As a means to reorient feminist cross-cultural approaches which depend on assertions of similarity or sameness, this chapter examines the theoretical and pedagogical utility of thinking through relational webs. The concept of the ‘web’ has become a salient metaphor within contemporary critical theory. From Donna Haraway’s ‘webs of connections’ (1990: 191), to Avtar Brah’s ‘complex web of power’ (1996a: 209), to Gilles Deleuze’s web-like proliferation of binary terms (2004/1968), the image of the web has been employed increasingly to indicate the necessity of theorising complex interconnections between various discursive-material entities.1 The web metaphor signifies complexity and multiplicity (rather than linearity, binarism or dialectism) as well as relationality (as opposed to sameness or difference). In this chapter, I explore how, beyond being an evocative metaphor, the idea of a relational web provides a productive analytical framework for teasing out constitutive connections among multiple embodied practices and/or figures in ways that may help us address cultural essentialism without flattening significant historical and social particularities. It also signals the possibility of developing empathetic social connections across cultural and geopolitical contexts. I began this book by acknowledging that feminist rhetorical strategies which

establish cross-cultural similarities between embodied practices (such as ‘African’ FGC and ‘Western’ cosmetic surgery) can trouble culturally essentialist binaries that pose such practices as fundamentally different and discrete. I argued, however, that cross-cultural continuums and analogues often do not move sufficiently beyond the many problems that culturally essentialist binaries entail. Indeed, I suggested that these cross-cultural strategies risk a range problematic effects which are central, rather than peripheral, to ongoing feminist efforts to work through cultural essentialism, ethnocentrism and racism. In their emphasis on commonality or equivalence, the analogue and continuum

approaches often either efface crucial embodied, historical and political particularities or end up reifying culturally essentialist differences.
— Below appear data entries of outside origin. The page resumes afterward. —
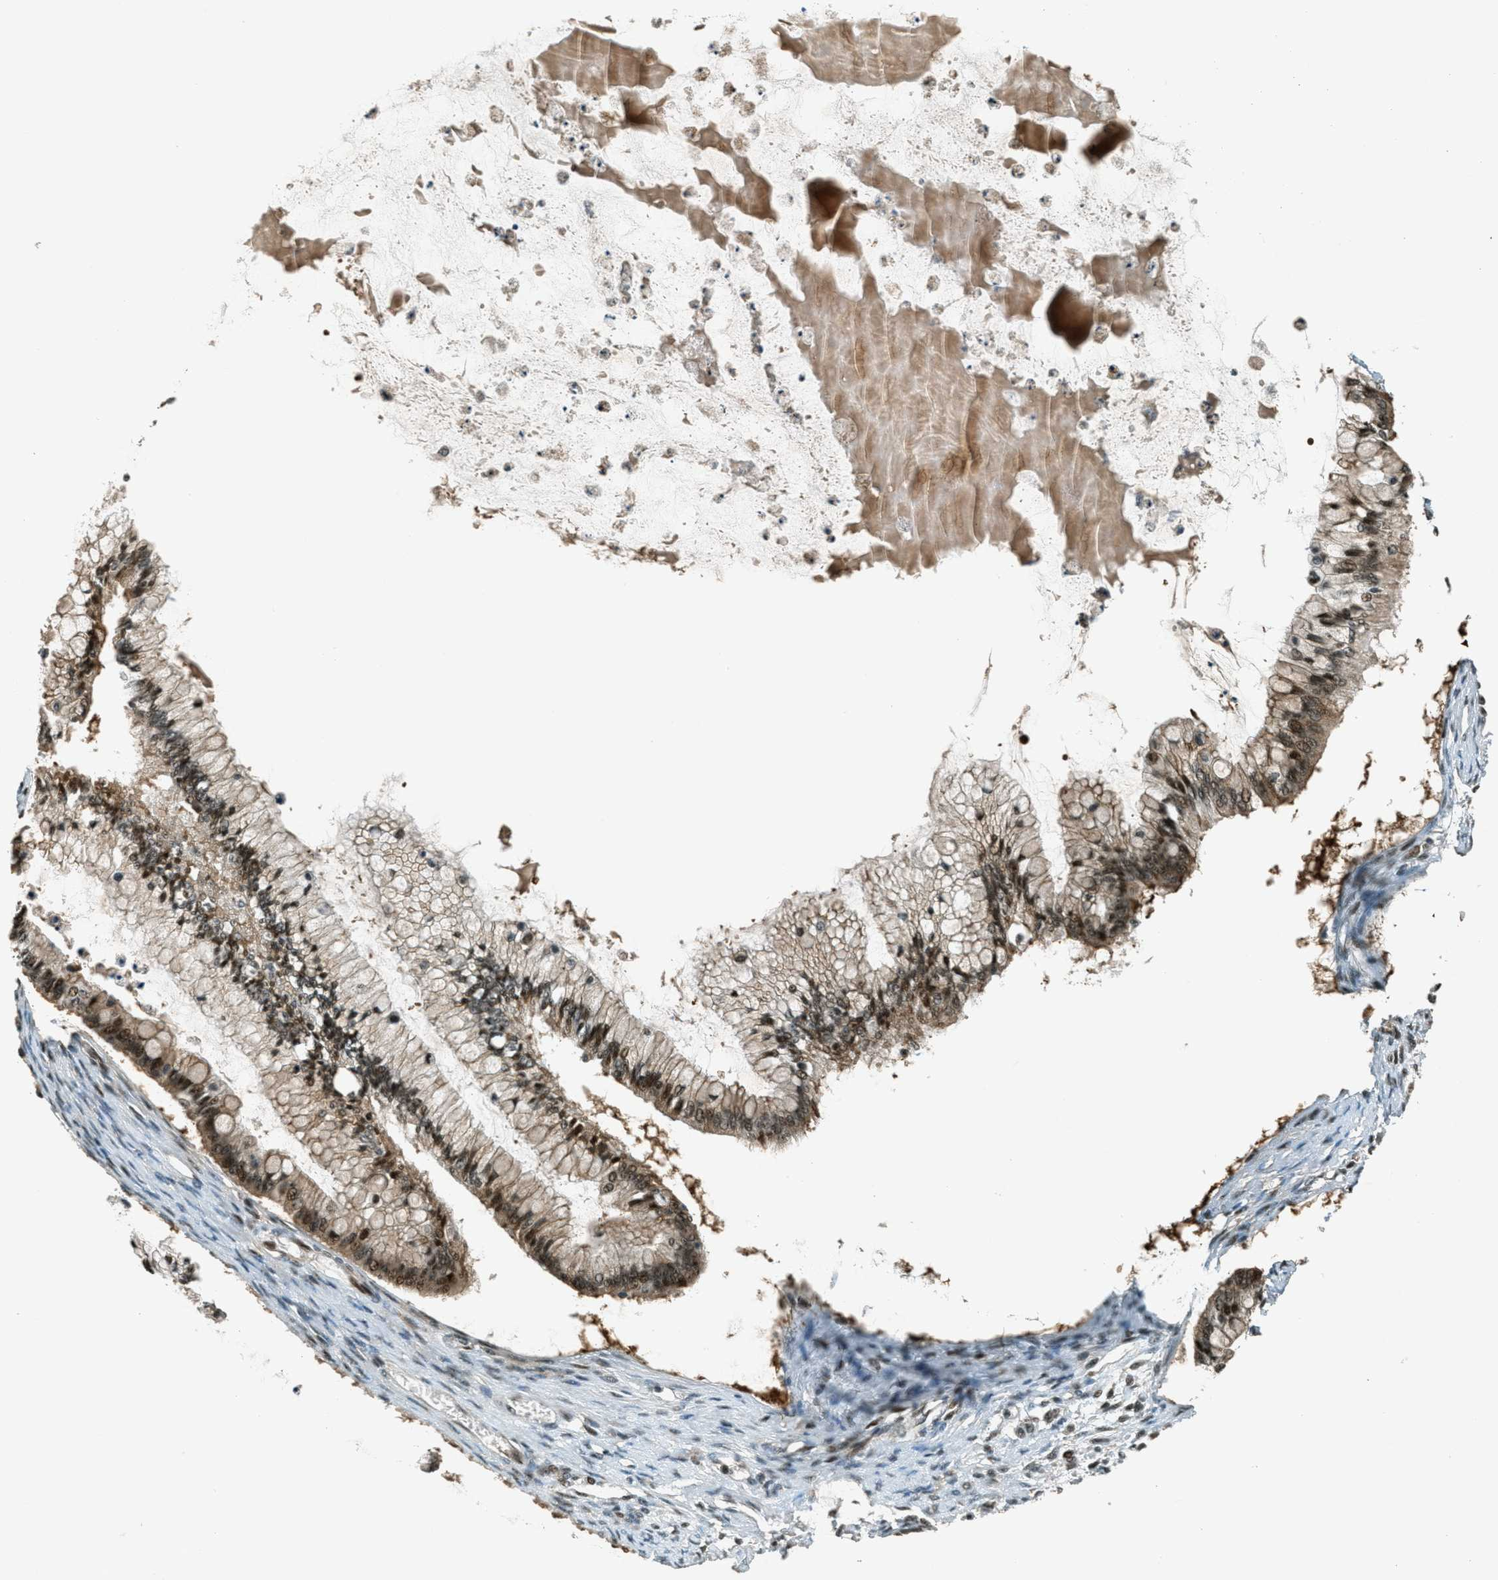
{"staining": {"intensity": "strong", "quantity": ">75%", "location": "cytoplasmic/membranous,nuclear"}, "tissue": "ovarian cancer", "cell_type": "Tumor cells", "image_type": "cancer", "snomed": [{"axis": "morphology", "description": "Cystadenocarcinoma, mucinous, NOS"}, {"axis": "topography", "description": "Ovary"}], "caption": "The immunohistochemical stain labels strong cytoplasmic/membranous and nuclear expression in tumor cells of mucinous cystadenocarcinoma (ovarian) tissue.", "gene": "FOXM1", "patient": {"sex": "female", "age": 57}}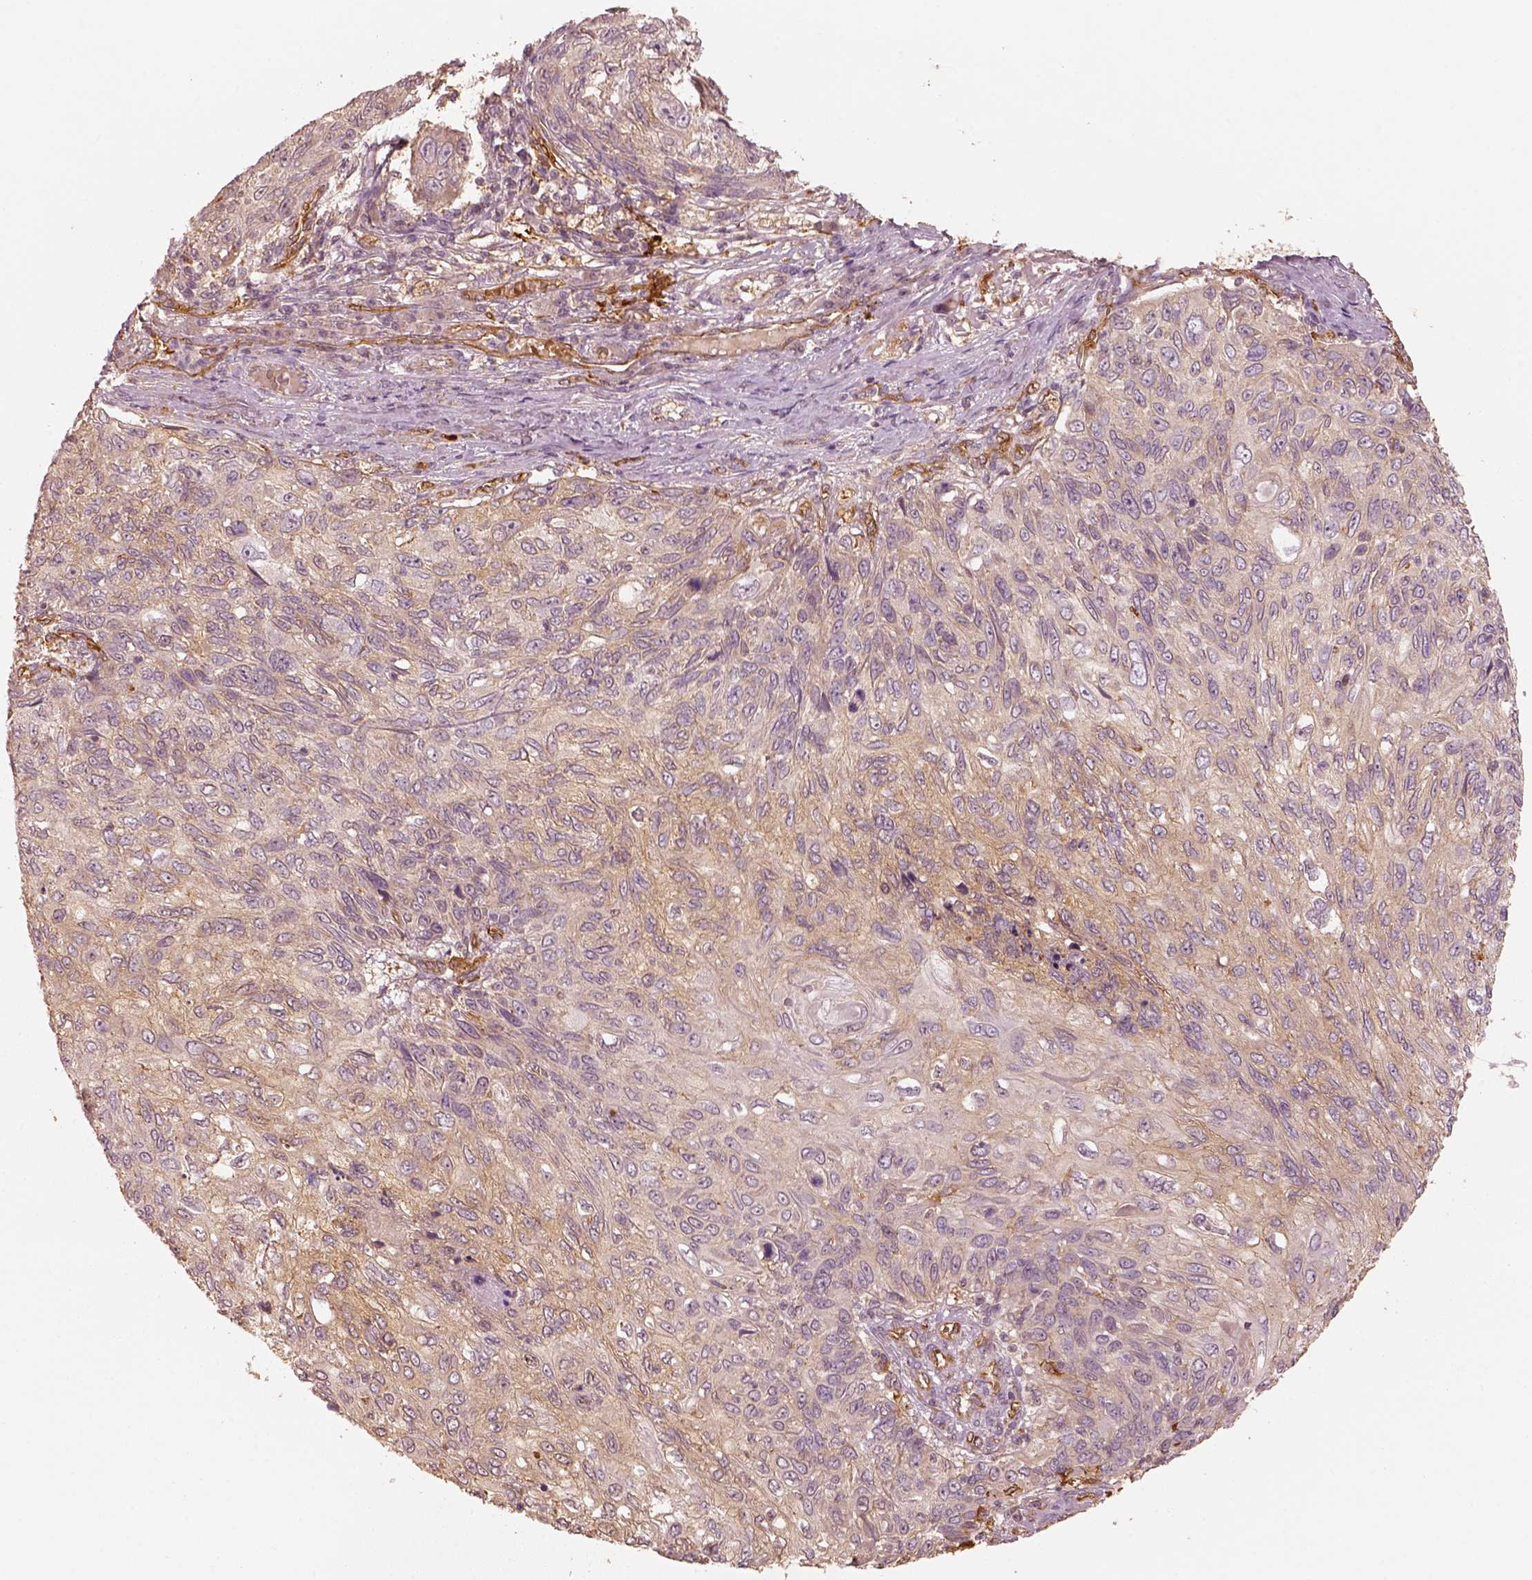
{"staining": {"intensity": "weak", "quantity": "25%-75%", "location": "cytoplasmic/membranous"}, "tissue": "skin cancer", "cell_type": "Tumor cells", "image_type": "cancer", "snomed": [{"axis": "morphology", "description": "Squamous cell carcinoma, NOS"}, {"axis": "topography", "description": "Skin"}], "caption": "Immunohistochemistry (IHC) micrograph of neoplastic tissue: skin squamous cell carcinoma stained using IHC displays low levels of weak protein expression localized specifically in the cytoplasmic/membranous of tumor cells, appearing as a cytoplasmic/membranous brown color.", "gene": "FSCN1", "patient": {"sex": "male", "age": 92}}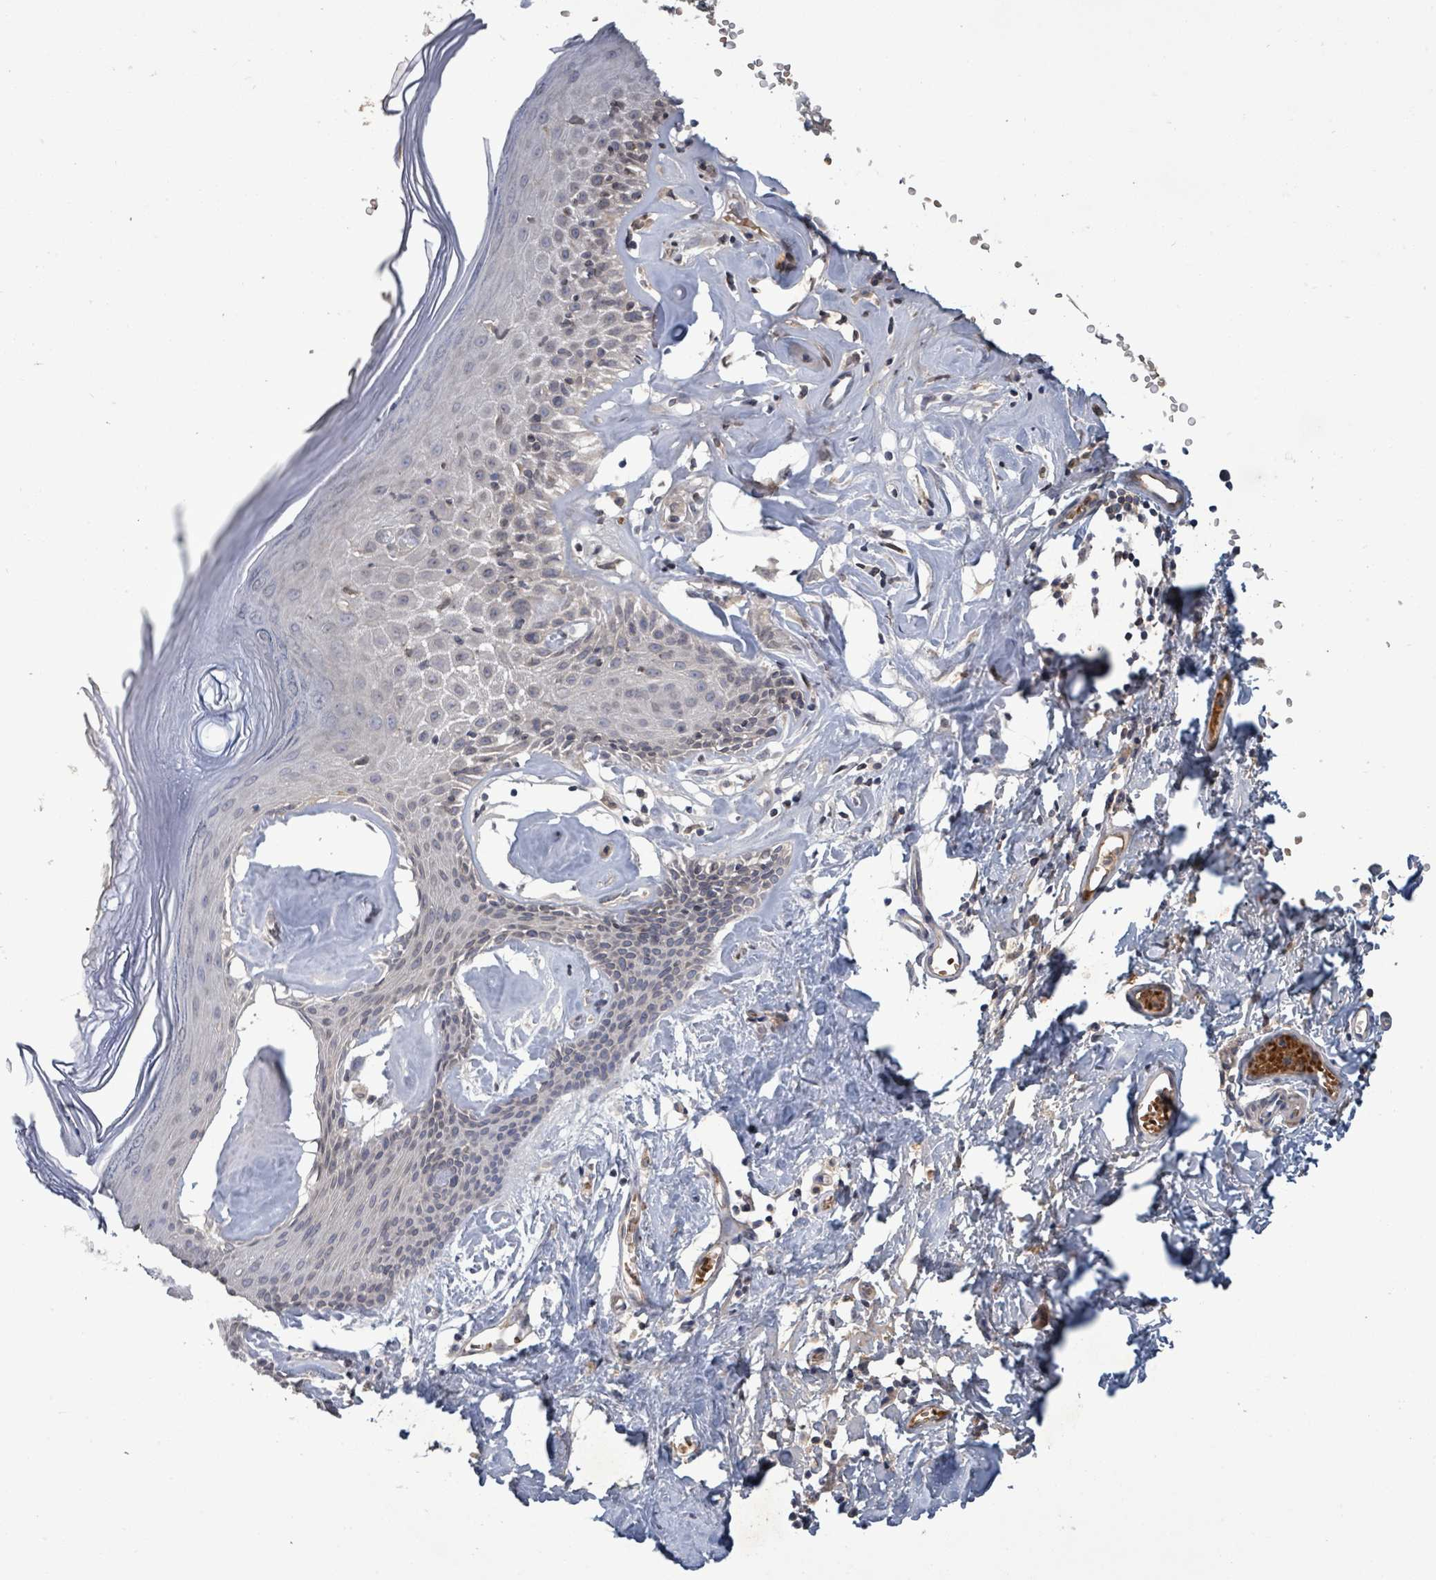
{"staining": {"intensity": "weak", "quantity": "<25%", "location": "cytoplasmic/membranous"}, "tissue": "skin", "cell_type": "Epidermal cells", "image_type": "normal", "snomed": [{"axis": "morphology", "description": "Normal tissue, NOS"}, {"axis": "morphology", "description": "Inflammation, NOS"}, {"axis": "topography", "description": "Vulva"}], "caption": "The immunohistochemistry photomicrograph has no significant expression in epidermal cells of skin. (Stains: DAB IHC with hematoxylin counter stain, Microscopy: brightfield microscopy at high magnification).", "gene": "GRM8", "patient": {"sex": "female", "age": 86}}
To the extent that comparisons over-privilege cross-cultural commonality and/or invest in it as an analytical end point, they risk redirecting critical attention away from the relationships of power and social antagonism which function to constitute bodies, groups and practices as ‘different’. Comparative strategies can therefore set restrictive limits on the ways in which can ‘know’ and engage with particular embodied practices. They can also defer or close off in-depth analysis of the specific processes through which cultural essentialism and racism are perpetuated with respect to embodied practices and may in fact reify, rather than disrupt, the racialised hierarchies that anti-essentialist theorists set out to address. In this final chapter, I extend ideas that I have been developing in the book,

as well those that have been percolating in the critical literatures from which my project arises, to propose an alternative relational approach to theorising cultural difference and embodied practice. Using the example of the ubiquitous Euro-American ‘African’ FGC and ‘Western’ cosmetic surgery binary, the first part of the chapter seeks to illustrate the difference it might make to address culturally essentialist constructions of embodied practice with a focus on relationality rather than commonality. Drawing on a range of critical feminist, postcolonial and queer literatures, I argue that, rather than seeking to establish how practices of FGC and cosmetic surgery are fundamentally similar, we might more fruitfully unpack some of the discursive social and political processes through which they have been (re)produced in and through one another. The relational web approach I develop focuses on teasing out the constitutive connections that link fetishised figures such as ‘the victim of female genital mutilation’ and ‘the cosmetic surgery consumer’ (among other imagined subjects) within a wider relational economy. Unlike commonality, the concept of constitutive connection does not imply the ‘sameness’ or ‘equivalence’ of particular practices/figures, but rather points to the ways in which such discursive-material entities are entangled and interdependent. In this way, a relational approach may enable theorising of social, historical and cultural links, along with disjunctures, without reifying essentialist distinctions or disavowing the possibility of common ground. As I suggest in the second part of the chapter, a web framework may also offer feminist thinkers a valuable pedagogical tool for interrogating and mutually engaging with some of the enduring social investments, assumptions and relations of power that underscore essentialist constructions of cultural difference. The chapter also situates the relational web approach with respect to contemporary ‘new humanist’ and ‘anti-humanist’ discourses, emphasising how its focus on constitutive links avoids assertions of fundamental (human) commonality and points instead to the relational and fragmented constitution of embodied identities, subjectivities and practices. Crucially, while I argue that a relational web approach provides a process

through which the production of salient gendered embodied practices and

figures can be traced with an emphasis on intersectional, historical and contextual relations of power, my objective in this chapter is not to call forth relationality itself as an ‘answer’ to the complex problems of cultural essentialism and comparativism, or an ‘end point’ to anti-cultural essentialist analysis. Rather, my focus is on examining what potentially different and productive questions, concerns and forms of analysis a relational web approach may enable or open up with respect to issues of embodiment, essentialism and cultural difference.